Only the number is wanted: how many lines of the data contain "este"?

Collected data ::
···

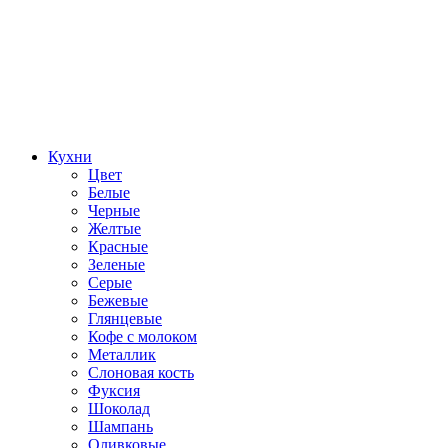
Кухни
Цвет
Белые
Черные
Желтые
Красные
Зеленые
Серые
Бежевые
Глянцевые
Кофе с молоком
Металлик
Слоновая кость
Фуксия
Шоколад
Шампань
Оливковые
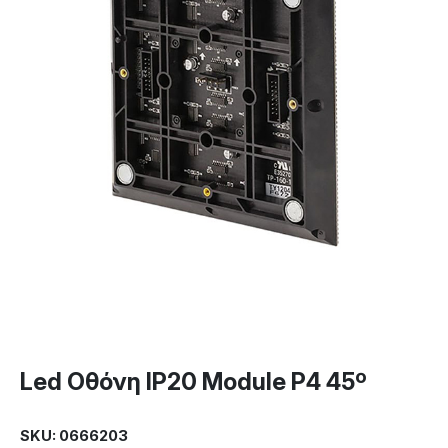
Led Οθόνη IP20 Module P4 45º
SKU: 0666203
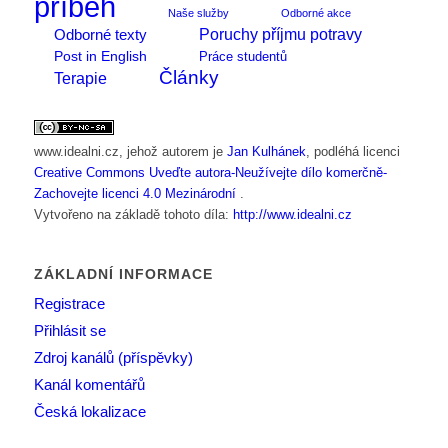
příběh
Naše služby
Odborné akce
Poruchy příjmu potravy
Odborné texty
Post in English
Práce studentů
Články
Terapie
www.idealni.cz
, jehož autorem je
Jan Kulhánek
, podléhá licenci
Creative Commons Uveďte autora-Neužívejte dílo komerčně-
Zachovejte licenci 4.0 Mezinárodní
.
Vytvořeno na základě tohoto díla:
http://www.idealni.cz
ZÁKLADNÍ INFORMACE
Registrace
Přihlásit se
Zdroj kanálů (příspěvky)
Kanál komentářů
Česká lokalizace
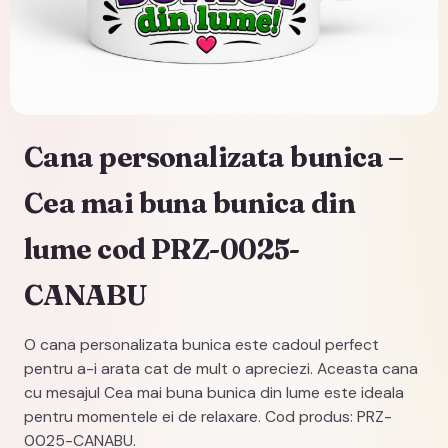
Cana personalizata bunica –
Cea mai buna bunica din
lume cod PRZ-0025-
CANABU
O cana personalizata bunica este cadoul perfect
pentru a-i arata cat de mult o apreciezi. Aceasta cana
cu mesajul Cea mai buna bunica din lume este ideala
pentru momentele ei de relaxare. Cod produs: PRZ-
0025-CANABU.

···

Reply :: 2